The goals of private equity investment
The article noted that PE investment in the U.S. saw new growth after regulatory changes in the 1980s. These changes allowed PE firms to conduct leveraged buyouts of companies, whereby the firms take financial risks (usually in the form of debt) in order to increase profits at a company, which they then sell for a profit in three to seven years, creating good financial returns for their investors.
The study’s authors noted questions can be raised about whether this emphasis on profits might have an impact on the quality of care delivered by hospitals. They noted there has been relatively little research on this question. For the study, they turned to business analytics platforms and government databases to research PE acquisitions from 2003 to 2017.
In a podcast for HealthAffairs, lead researcher Anaeze Offodile II, MD, MPH, of the University of Texas MD Anderson Cancer Center, said that hospital acquisition is not the only area where PE investment in health care is happening, but that it was a good area for new research.
The report did not find that PE firms were acquiring struggling hospitals and turning them into profit-making juggernauts. Instead, the hospitals tended to be relatively financially strong, with a healthy market share. “We saw that on average, hospitals that were acquired by PE firms tended to be bigger, tended to be situated in urban areas, and were overwhelmingly for-profit,” Offodile said. “Interestingly, they tended to have a better antecedent financial performance compared to non-target hospitals.” In other words, the acquired hospitals were good performers at the start of the study and were slightly better performers at the end of the study.
The acquisition data that Offodile and his team looked at was dominated to some extent by one large deal: a Bain Capital deal in 2007 that acquired the HCA hospitals system—at a cost of $33 billion, involving 162 hospitals. By comparison, the next largest deal (by dollar amount) was a $4.6 billion deal by PE firm GTCR LLC.
Where the savings were found
The study’s findings raised more questions than it answered, Offodile said in the podcast, but one finding was that some financial efficiencies were seen in the area of staffing.
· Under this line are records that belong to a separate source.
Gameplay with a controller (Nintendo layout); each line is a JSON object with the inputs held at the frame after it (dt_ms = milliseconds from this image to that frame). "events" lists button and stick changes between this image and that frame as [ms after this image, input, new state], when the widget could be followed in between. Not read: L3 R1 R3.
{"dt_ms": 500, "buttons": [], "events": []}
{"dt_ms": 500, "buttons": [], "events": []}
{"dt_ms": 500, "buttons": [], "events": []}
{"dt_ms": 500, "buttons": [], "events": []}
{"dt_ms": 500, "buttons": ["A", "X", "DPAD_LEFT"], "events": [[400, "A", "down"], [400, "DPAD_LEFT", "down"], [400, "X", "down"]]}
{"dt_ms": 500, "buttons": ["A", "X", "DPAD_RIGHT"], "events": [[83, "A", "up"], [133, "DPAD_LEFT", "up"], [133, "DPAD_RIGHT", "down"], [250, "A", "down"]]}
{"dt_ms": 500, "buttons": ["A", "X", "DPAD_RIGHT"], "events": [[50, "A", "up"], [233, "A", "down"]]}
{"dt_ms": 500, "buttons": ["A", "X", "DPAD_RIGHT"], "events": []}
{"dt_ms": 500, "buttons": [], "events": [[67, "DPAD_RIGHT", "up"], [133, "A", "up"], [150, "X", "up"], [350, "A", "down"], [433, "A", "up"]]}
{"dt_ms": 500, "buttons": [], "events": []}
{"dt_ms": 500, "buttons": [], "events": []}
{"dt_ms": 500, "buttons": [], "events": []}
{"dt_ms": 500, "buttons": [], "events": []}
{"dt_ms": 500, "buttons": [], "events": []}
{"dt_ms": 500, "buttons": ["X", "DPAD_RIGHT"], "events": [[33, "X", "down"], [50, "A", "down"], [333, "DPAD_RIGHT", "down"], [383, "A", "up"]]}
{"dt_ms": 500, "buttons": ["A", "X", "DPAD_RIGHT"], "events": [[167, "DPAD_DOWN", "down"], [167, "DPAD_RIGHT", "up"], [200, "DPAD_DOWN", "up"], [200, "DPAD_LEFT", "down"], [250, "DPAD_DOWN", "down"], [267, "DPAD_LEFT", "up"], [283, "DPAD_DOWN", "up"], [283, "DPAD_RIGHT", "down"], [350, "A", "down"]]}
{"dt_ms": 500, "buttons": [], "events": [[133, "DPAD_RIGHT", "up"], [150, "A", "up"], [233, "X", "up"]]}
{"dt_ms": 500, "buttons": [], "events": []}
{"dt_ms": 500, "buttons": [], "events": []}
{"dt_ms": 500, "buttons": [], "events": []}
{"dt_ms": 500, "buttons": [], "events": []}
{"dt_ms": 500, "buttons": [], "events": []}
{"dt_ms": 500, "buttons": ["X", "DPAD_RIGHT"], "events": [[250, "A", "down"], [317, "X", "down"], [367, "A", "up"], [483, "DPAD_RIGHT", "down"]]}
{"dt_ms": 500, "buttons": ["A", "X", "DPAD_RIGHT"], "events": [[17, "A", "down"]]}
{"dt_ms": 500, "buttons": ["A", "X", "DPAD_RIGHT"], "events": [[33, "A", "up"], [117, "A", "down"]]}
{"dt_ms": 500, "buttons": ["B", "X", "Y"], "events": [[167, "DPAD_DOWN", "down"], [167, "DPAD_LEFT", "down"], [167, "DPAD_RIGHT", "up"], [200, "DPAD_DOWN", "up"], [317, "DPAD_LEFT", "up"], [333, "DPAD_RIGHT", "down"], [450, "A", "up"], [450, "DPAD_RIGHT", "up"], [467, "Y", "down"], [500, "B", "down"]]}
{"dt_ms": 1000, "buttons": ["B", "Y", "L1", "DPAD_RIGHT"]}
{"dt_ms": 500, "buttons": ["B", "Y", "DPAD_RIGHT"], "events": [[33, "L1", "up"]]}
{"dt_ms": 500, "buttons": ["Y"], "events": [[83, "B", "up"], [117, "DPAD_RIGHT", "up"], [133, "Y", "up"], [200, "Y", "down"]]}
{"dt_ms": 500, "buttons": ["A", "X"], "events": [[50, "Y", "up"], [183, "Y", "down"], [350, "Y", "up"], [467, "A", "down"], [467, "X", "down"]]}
“The net effect of changes in revenues and expenses is best understood alongside changes in the nursing and all-personnel staffing rations in privately equity-acquired and non-acquired hospitals,” the study said. The researchers found that overall staffing for acquired hospitals decreased during the years of the study, while non-acquired hospital saw an increase in their staffing over that same 14-year period.
“Post-acquisition, [acquired hospitals] appeared to continue to boost profits by restraining growth in cost-per-patient, in part by limiting staffing growth,” the researchers wrote.
Offodile said the study should be considered a starting-off point for more research, and added that the dynamics of PE acquisitions of health care businesses would be better understood if there were more transparency around the deals. “A lot of these deals are private, so we have to do a lot of sleuthing to tease [information] out,” he said. “I think more transparency would be key [for further research].”